Al día siguiente, los medios de comunicación no hablaban de otra cosa. El Monstruo de Parla, que llevaba una semana sembrando el terror por toda la ciudad, por fin había sido detenido gracias a la encomiable labor policial.

  Ron Tramor, de 35 años, había sido capturado a la salida de su trabajo. A plena luz del día, después de su jornada laboral en un almacén, se había estado dedicando a realizar toda clase de fechorías: aprovechando un despiste de la cuidadora, había raptado a 6 niños de una guardería, a los que había mantenido encerrados en una casa abandonada que antiguamente había pertenecido a sus padres; de manera todavía no resuelta y durante el descanso de los vigilantes, se había colado en el museo Reina Sofía y había destrozado diversas obras de arte; había matado a siete monjas de un convento con un hacha; había entrado en una de las jaulas del zoo y había mantenido relaciones sexuales con una alpaca... y la lista de crímenes aberrantes continuaba y continuaba, como le hicieron saber a Ron en el juicio exprés que se celebró tres días después y que por supuesto copó las portadas de todos los periódicos.

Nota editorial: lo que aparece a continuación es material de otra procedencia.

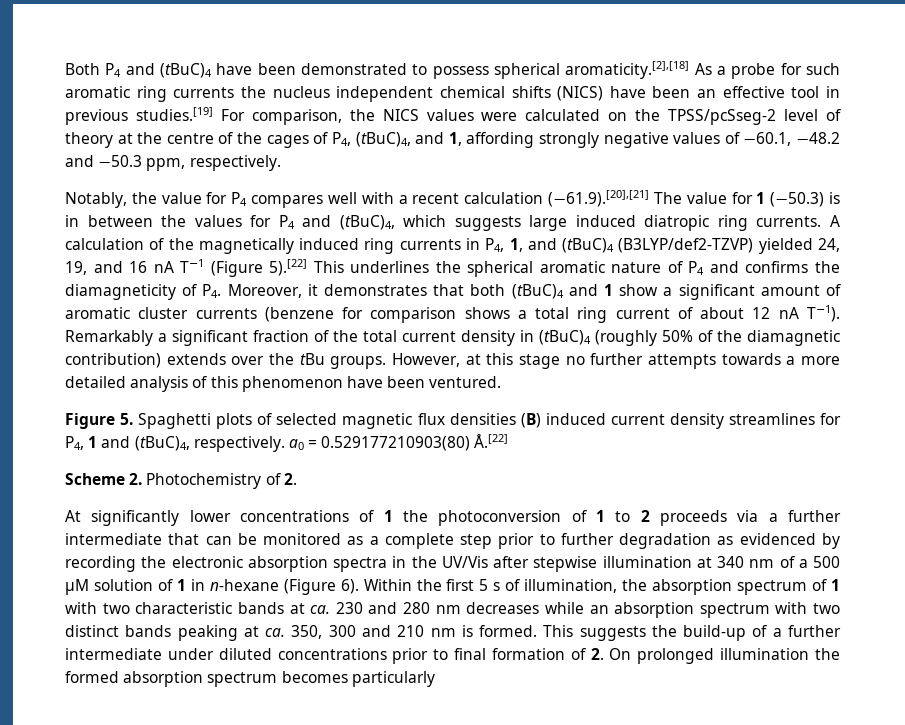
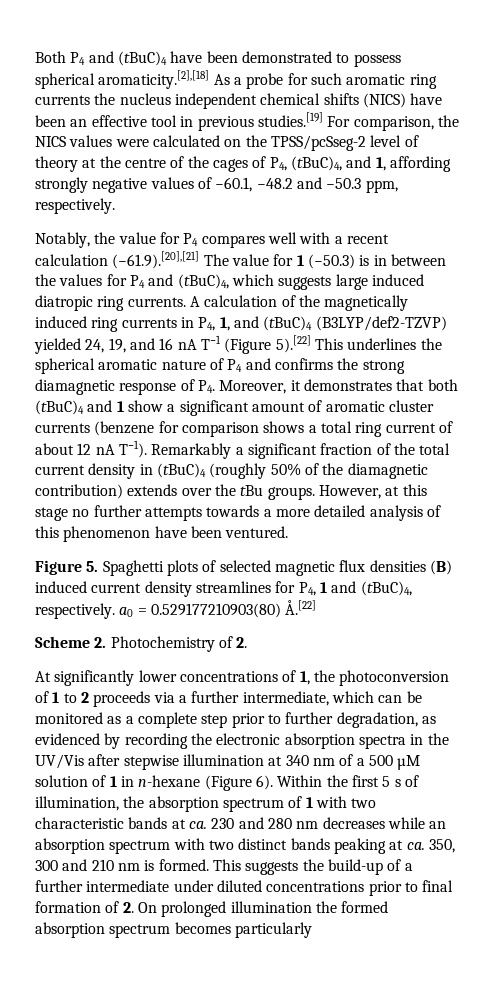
[65,284,176,300] diamagneticity -> [362,360,405,374] [35,379,177,395] strong diamagnetic response
[383,510,393,522] 1 -> [299,671,310,685] 1,
[65,533,200,545] intermediate that -> [242,691,374,706] intermediate, which
[619,533,712,549] degradation -> [336,712,418,728] degradation,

  La policía había encontrado muestras de cabello, saliva y semen pertenecientes al acusado en todas las escenas del crimen, e incluso contaban con una grabación de las cámaras de seguridad del museo. Las imágenes en movimiento mostraban a una figura de la misma altura y complexión que el acusado, con el rostro cubierto por un pasamontañas, rajando y destrozando una colección completa de cuadros de Dalí. Inmediatamente después, el criminal se había vuelto hacia la cámara, a la cual había dedicado una sonrisa a través del agujero de su disfraz, una que Ron reconoció al instante.

  –¡Maldito genio de mierda! –estalló el acusado en un exabrupto incontrolable.

  La sentencia fue rápida y fulgurante. El abogado de oficio de Ron aconsejó a su cliente que se declarara culpable, para intentar evitar la permanente revisable, pero el hombre insistió en mantener su historia sobre el mágico genio que por siete días había estado recopilando sus muestras para tenderle una encerrona. El juez no le creyó.

  5780 días fue la sentencia, la más alta que se recordaba en la historia de la democracia. Los informativos se hicieron eco durante meses, hubo programas enteros, libros escritos y series de televisión dedicadas al respecto, incluso se estaba preparando una película protagonizada por Will Smith y Matt Damon. Durante ese tiempo, apenas se habló de otra cosa.

  Finalmente Ron, el Monstruo de Parla, se había convertido en toda una celebridad.


“Tono solemne, gesto serio y boca apretada, compungido ante la cámara. Ismael Álamos mira fijamente a la pantalla.

  –Estoy muy afligido sabiendo que ese monstruo ha estado entre nosotros. Fui con él a la escuela, como ya saben. Por ello, no puedo evitar sentirme en parte responsable. Quizás si hubiera sido mejor compañero, si le hubiera podido encarrilar por el camino del esfuerzo y el sacrificio, alejarle de sus oscuras perversiones...

  Ismael aprieta el puño y se lo lleva a la boca, como tratando de contener las lágrimas. Luego, continúa.

  –Pero no es momento de estancarse. Durante mucho tiempo no se ha hablado de otra cosa, pero ahora toca mirar al futuro y enfrentarlo con valor, para que su mala influencia no nos arruine a nosotros. Es por eso que he organizado una exposición benéfica para las víctimas del monstruo, con todos mis cuadros actuales y una nueva colección. El 40 % de lo recaudado será donado a ellos y...”


Ron apretó el mando a distancia y lo lanzó contra la tele de quince pulgadas que tenían en el comedor de la cárcel de Valdemoro. Después, se dio la vuelta mordiéndose la lengua, de vuelta a su celda.